If you have ever used Anki, you have used SM-2. It is the spaced-repetition algorithm that schedules every flashcard you ever marked "again", "hard", "good", or "easy". Despite being over four decades old, SM-2 still runs underneath nearly every serious spaced-repetition app — including Prep's. This post explains why, what it actually does, and where it falls short.
1 · The forgetting curve
In 1885, Hermann Ebbinghaus discovered that human memory follows a predictable decay. After learning a fact, you forget about 50% of it in the first hour, then the decay slows. By day 2 you remember roughly 30%. By day 7, maybe 15%. The exact numbers vary per person, but the shape is universal.

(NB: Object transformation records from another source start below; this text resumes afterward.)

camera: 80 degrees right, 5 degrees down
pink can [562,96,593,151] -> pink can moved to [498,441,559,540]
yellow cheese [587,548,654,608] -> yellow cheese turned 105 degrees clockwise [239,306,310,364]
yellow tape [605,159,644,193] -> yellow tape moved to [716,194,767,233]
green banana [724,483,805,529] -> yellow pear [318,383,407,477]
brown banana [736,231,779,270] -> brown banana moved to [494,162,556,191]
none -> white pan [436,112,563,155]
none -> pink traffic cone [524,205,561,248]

The fix is spaced review. Every time you successfully recall the fact just before forgetting it, you reset the curve — and crucially, the slope of the next decay is gentler. After 3-4 well-timed reviews, a fact can stick for months.
2 · What SM-2 actually computes
SM-2 maintains three numbers per (user, question) pair:
· An ease factor (EF), starting at 2.5. Higher means "this user finds this card easy". · An interval (I) in days — how long to wait before showing the card again. · A repetition count (n) — how many times in a row the user has answered correctly.

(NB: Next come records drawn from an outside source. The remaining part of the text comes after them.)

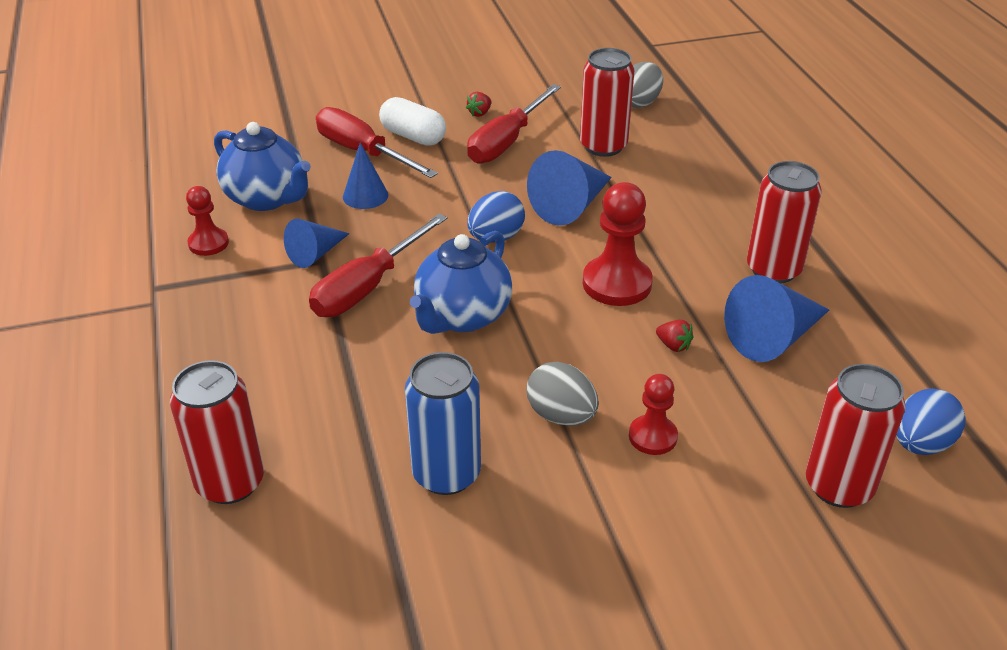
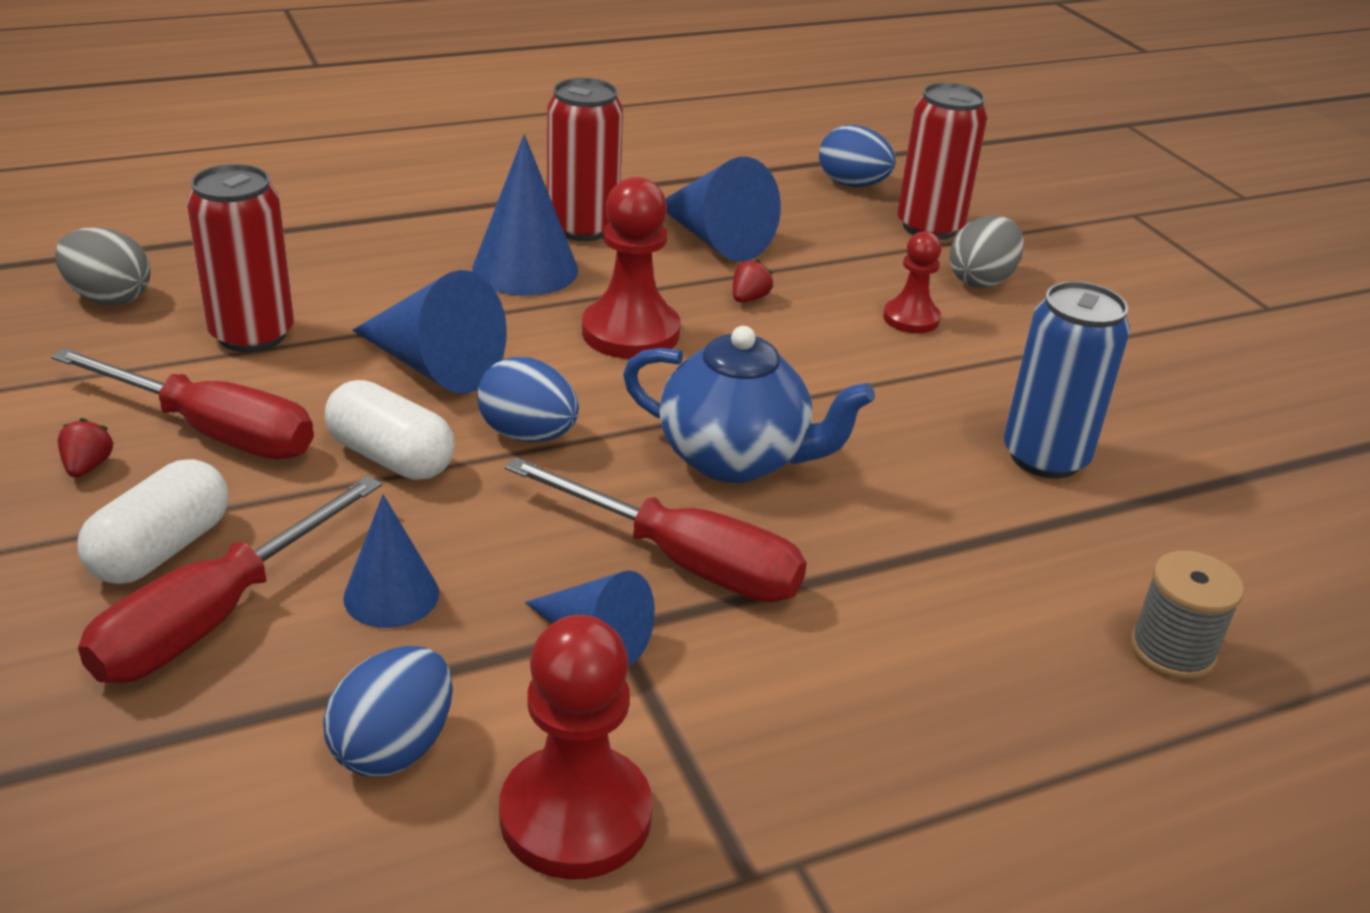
camera: 100 degrees left, 5 degrees down
red can [170,360,264,504] -> grey spool [1130,551,1244,680]
red pawn [186,186,229,256] -> red pawn [499,615,653,879], size x1.67
blue teapot [214,122,311,211] -> blue egg [323,646,453,777]
red strawberry [466,92,491,117] -> red strawberry turned 120 degrees counterclockwise [58,418,114,478]
grey egg [527,362,599,426] -> grey egg moved to [950,215,1024,288]
none -> white capsule [325,380,455,480]
none -> blue cone [472,134,578,296]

After each attempt, the user grades themselves 0-5 ("complete blackout" to "perfect, no hesitation"). SM-2 then updates:
if grade >= 3:
if n == 0: I = 1
elif n == 1: I = 6
else: I = round(I_prev * EF)
n += 1
else:
n = 0
I = 1 # reset; show tomorrow
EF = max(1.3, EF + (0.1 - (5-grade)*(0.08 + (5-grade)*0.02)))That is it. A bit of arithmetic, a stable per-card state, and you get a remarkably effective scheduler.
3 · Why we chose SM-2 over FSRS, Leitner, or "AI-native" schedulers
FSRS (Free Spaced Repetition Scheduler) is newer (2022+), uses optimisation rather than fixed formulas, and benchmarks better in lab conditions. Leitner is older and simpler. There are also several "ML-native" experiments where a neural net learns review timing per user.
We picked SM-2 because:
1. It is explainable. We can show the student "this card is due tomorrow because your last 3 attempts went well, ease factor 2.7". Try doing that with a neural net. 2. It is deterministic. The same attempt history always produces the same next-due date. This matters for analytics + reproducible testing. 3. It is cheap. Updating SM-2 state is 10 lines of SQL inside the same transaction as the answer insert. No model serving required. 4. The marginal gain from FSRS is small for exam-prep. FSRS shines when you have years of data per card; we are usually shipping a 12-week prep cycle.
4 · How it lives in the schema
See content.user_question_memory in db/migrations/0003_content_resources.sql. The columns are exactly the SM-2 state: ease_factor, interval_days, reps, last_grade, due_at. The update happens inside a single transaction with the attempt insert (see internal/server/sessions.go) so we never have a half-state on a crashed write.
5 · Where SM-2 falls short — and what we layer on top
SM-2 treats every card as independent. In reality, a student who is strong on transpiration is probably also strong on stomatal physiology — the topics share concepts. SM-2 has no way to know this.
So we layer Bayesian Knowledge Tracing + topic-level Elo on top (see AIPI-01 in docs/features/41_ai_prep_intelligence.md). SM-2 schedules individual cards; BKT+Elo decide which TOPIC to drill tonight. The two layers compose well: SM-2 keeps your existing learning fresh, BKT+Elo decides what to learn next.
6 · One practical tip
When you grade yourself in spaced-rep apps, be honest about the "again" and "hard" buttons. The algorithm only works if your self-grading reflects reality. The temptation is to mark cards "good" to keep streaks intact — but that just delays the inevitable re-learning when the exam approaches and you discover you actually forgot the card three weeks ago.
In Prep, we additionally watch hint-usage + response time. If you mark "good" but took 28 seconds on a 12-second card, the system silently down-weights the grade. It is harder to fool than honesty would suggest.
"The best spaced-repetition schedule is the one you actually follow. The second best is whatever your app picked when you opened it."